* Available data:
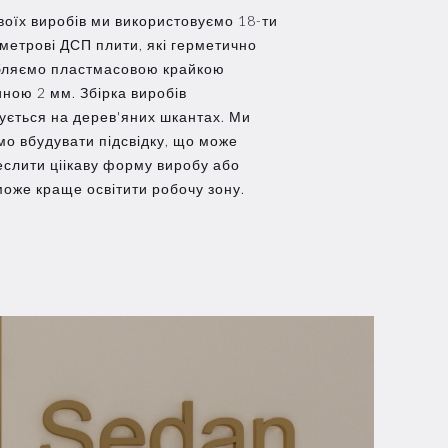
воїх виробів ми використовуємо 18-ти
метрові ДСП плити, які герметично
бляємо пластмасовою крайкою
ною 2 мм. Збірка виробів
ується на дерев'яних шкантах. Ми
о вбудувати підсвідку, що може
еслити ціікаву форму виробу або
оже краще освітити робочу зону.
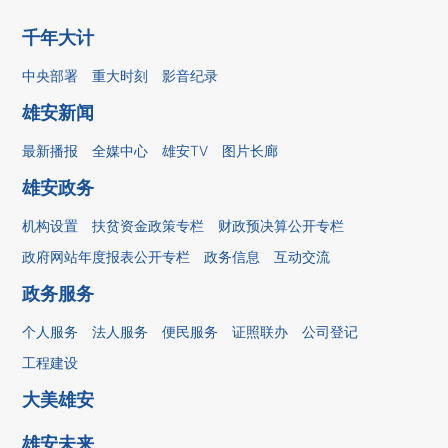
千年大计
中央部署
重大时刻
影音纪录
雄安新闻
最新播报
全媒中心
雄安TV
图片长廊
雄安政务
机构设置
扶贫资金政策专栏
财政预决算公开专栏
政府网站年度报表公开专栏
政务信息
互动交流
政务服务
个人服务
法人服务
便民服务
证照联办
公司登记
工程建设
大美雄安
雄安未来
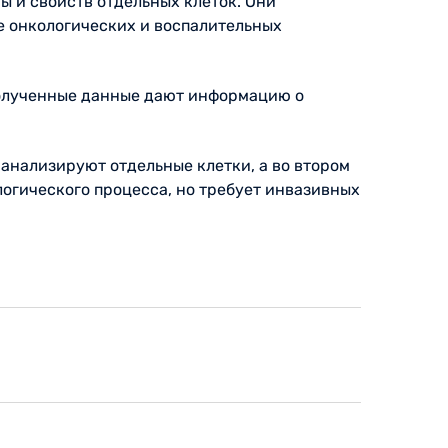
ы и свойств отдельных клеток. Они
е онкологических и воспалительных
Полученные данные дают информацию о
 анализируют отдельные клетки, а во втором
логического процесса, но требует инвазивных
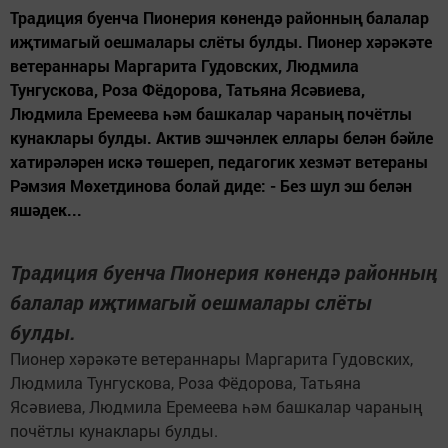
Традиция буенча Пионерия көнендә районның балалар
иҗтимагый оешмалары слёты булды. Пионер хәрәкәте
ветераннары Маргарита Гудовских, Людмила
Тунгускова, Роза Фёдорова, Татьяна Ясәвиева,
Людмила Еремеева һәм башкалар чараның почётлы
кунаклары булды. Актив эшчәнлек еллары белән бәйле
хатирәләрен искә төшереп, педагогик хезмәт ветераны
Рәмзия Мөхетдинова болай диде: - Без шул эш белән
яшәдек...
Традиция буенча Пионерия көнендә районның
балалар иҗтимагый оешмалары слёты
булды.
Пионер хәрәкәте ветераннары Маргарита Гудовских,
Людмила Тунгускова, Роза Фёдорова, Татьяна
Ясәвиева, Людмила Еремеева һәм башкалар чараның
почётлы кунаклары булды.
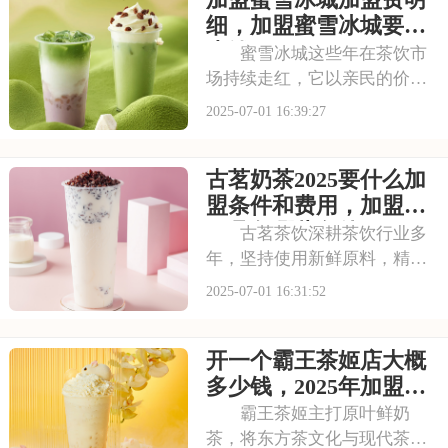
以下是喜茶奶茶店加盟的要
细，加盟蜜雪冰城要多
求，加盟喜茶需要
少钱
蜜雪冰城这些年在茶饮市
场持续走红，它以亲民的价格
和丰富的产品线，覆盖了广泛
2025-07-01 16:39:27
的消费群体。如此火爆的生意
和强大的品牌扩张力，让众多
古茗奶茶2025要什么加
投资者心动不已。那么，加盟
蜜雪冰城需要多少费用呢？下
盟条件和费用，加盟需
面就来看看加盟蜜雪
要具备哪些条件
古茗茶饮深耕茶饮行业多
年，坚持使用新鲜原料，精心
调配每一杯饮品，以稳定的品
2025-07-01 16:31:52
质和良好的口碑赢得了消费者
的信赖。其看到古茗的发展潜
开一个霸王茶姬店大概
力，不少投资者想加盟。那
么，加盟古茗的费用情况如何
多少钱，2025年加盟费
呢？下面就来看看古茗
用明细与成本预算
霸王茶姬主打原叶鲜奶
茶，将东方茶文化与现代茶饮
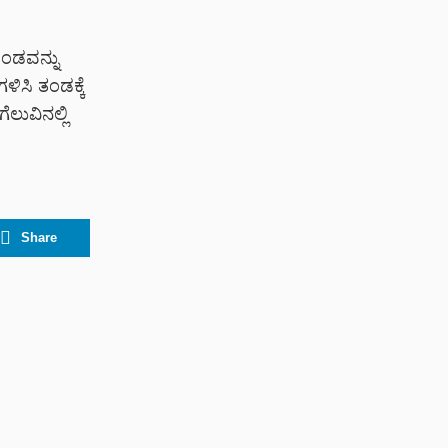
ಂಡವನ್ನು
ಿಸಿ ತಂಡಕ್ಕೆ
ಲುವಿನಲ್ಲಿ
Share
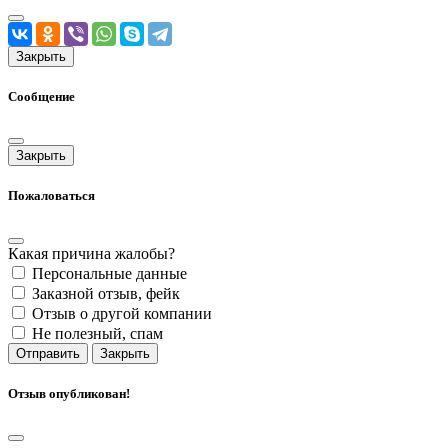
Закрыть
Сообщение
Закрыть
Пожаловаться
Какая причина жалобы?
Персональные данные
Заказной отзыв, фейк
Отзыв о другой компании
Не полезный, спам
Отправить
Закрыть
Отзыв опубликован!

* What the task asks:
Output only the stretch above from the line with "оже краще освітити робочу зону." through the line with "е онкологических и воспалительных", reproduced exactly. Exclude pictures.

* Exercise output:
оже краще освітити робочу зону.
千年大计
中央部署
重大时刻
影音纪录
雄安新闻
最新播报
全媒中心
雄安TV
图片长廊
雄安政务
机构设置
扶贫资金政策专栏
财政预决算公开专栏
政府网站年度报表公开专栏
政务信息
互动交流
政务服务
个人服务
法人服务
便民服务
证照联办
公司登记
工程建设
大美雄安
雄安未来
ы и свойств отдельных клеток. Они
е онкологических и воспалительных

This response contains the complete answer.